Monday, December 3, 2007

I Don't Think the Beavers Did This

I never saw a natural stream until I was 10. I thought all birds were small and brown. And the closest I came to experiencing wildlife was catching tadpoles in the local drainage ditch. I grew up in a flat suburb of Los Angeles, where the streets are a grid and you can't get too lost because you'll run into the ocean on one side and the mountains on the other.

When I moved to the Seattle area, I was amazed that people in the northwest could actually live next to gurgling salmon streams, surrounded by tall, fragrant cedar trees populated by many-colored birds. I've lived here nearly twenty years and I still stop in awe to gaze out the window at the lush green landscape.

We saw a new beaver dam Saturday on the stream by the path where we walk the little dogs. The creek is two miles from our house, in a business park. We noticed the covered 18-inch storm drain pipe coveres were 2/3 submerged. Ducks glided through their new pond, upending occasionally to graze the bottom of the stream. We saw the gnawed tree trunks and the teepee-shaped stumps that proved the dam was a construction, not just natural tree decay.

"Do you know what the leading cause of death in beavers is?" Young Geezer asked. I admitted ignorance. "Falling trees," he grinned.

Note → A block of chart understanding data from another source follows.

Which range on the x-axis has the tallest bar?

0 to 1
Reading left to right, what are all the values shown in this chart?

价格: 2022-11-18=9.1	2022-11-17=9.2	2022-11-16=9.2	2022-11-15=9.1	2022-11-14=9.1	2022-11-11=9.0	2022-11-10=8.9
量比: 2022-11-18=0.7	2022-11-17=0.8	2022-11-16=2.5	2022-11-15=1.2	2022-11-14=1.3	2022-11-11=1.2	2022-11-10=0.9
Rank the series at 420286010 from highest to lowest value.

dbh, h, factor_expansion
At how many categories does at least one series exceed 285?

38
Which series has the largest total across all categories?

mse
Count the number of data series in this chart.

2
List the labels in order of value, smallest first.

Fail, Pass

Seeing the size of those stumps, I could believe it.

"What do you think will happen when we have a heavy rain?" I asked, "Do you think they'll open those storm drains and that will be enough to prevent flooding? It was Young Geezer's turn to admit ignorance. We finished our walk and returned home--just as snow began to fall.

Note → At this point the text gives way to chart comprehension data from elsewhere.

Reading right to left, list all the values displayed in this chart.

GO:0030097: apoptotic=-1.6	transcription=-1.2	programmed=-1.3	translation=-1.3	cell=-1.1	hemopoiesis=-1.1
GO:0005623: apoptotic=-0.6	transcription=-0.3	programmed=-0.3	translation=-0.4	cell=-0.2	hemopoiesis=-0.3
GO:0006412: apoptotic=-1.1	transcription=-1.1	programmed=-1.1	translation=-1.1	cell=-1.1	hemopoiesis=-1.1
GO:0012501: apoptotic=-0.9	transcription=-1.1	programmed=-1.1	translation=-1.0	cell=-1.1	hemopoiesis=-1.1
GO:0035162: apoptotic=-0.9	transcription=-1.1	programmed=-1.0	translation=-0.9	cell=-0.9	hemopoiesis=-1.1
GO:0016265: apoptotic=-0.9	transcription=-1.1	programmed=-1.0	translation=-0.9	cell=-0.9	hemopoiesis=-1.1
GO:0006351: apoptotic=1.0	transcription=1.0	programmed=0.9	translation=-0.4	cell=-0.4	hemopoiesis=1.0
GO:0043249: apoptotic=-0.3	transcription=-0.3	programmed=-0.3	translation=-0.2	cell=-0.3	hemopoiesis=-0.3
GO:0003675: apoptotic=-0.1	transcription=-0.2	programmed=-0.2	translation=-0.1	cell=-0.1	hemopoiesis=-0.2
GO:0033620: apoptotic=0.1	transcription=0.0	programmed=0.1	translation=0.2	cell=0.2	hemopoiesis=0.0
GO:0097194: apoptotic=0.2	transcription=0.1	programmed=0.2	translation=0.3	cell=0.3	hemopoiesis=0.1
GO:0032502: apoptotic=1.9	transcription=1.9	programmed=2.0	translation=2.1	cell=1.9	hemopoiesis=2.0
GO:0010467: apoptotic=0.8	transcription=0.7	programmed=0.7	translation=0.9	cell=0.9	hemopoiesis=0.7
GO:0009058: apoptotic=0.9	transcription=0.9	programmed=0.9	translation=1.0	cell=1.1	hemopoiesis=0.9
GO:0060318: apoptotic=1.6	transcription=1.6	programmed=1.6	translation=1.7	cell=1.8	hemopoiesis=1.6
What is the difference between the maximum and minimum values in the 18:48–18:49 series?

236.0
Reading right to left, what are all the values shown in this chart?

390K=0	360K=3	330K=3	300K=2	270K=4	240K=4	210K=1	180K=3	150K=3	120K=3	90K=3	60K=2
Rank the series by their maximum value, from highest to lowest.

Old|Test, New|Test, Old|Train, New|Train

Snow turned to rain, more rain, and then more rain. In fact, it's still falling--and today is Monday. I don't know what happened to the beavers and the ducks, but I do know the creek rose so much that the business park was evacuated today. Young Geezer's office is in that business park.

"Why do you think it's flooding so badly this year, when it hasn't before?" I asked him.

"Well, it's obvious," he said. "It's the beavers." I think he was only half-joking.

Somehow, I don't think the beavers did this.




(Picture, "City of Woodinville," by Rick Powell from King5.com weatherpix)






3 comments:

cindy said...

my words to my daughter..."oh my god!" i went to country village today and had a 'panic moment' when i went through what i thought was water running in sheets as it sometimes does...but halfway through my car slowed waaaay down, and i feared it would stall, but it didn't. then at the big intesection in bothell, the water was pretty deep, and i went around!

:: the monkey pod :: said...

When a natural disaster occurs we later hear about how the animals left the area a few days before. I am convinced these beavers heard something brewing in the distance and were on a mission to get their new dams ready before this latest storm...

Finnboy said...

Urban beavers unite!!! Take back your native streams!! Hurry, before the de-obstructionists destroy your natural environs to save a couple of strip malls.!!! Run, run as fast as you can!! Sorry, I forgot, you can't run.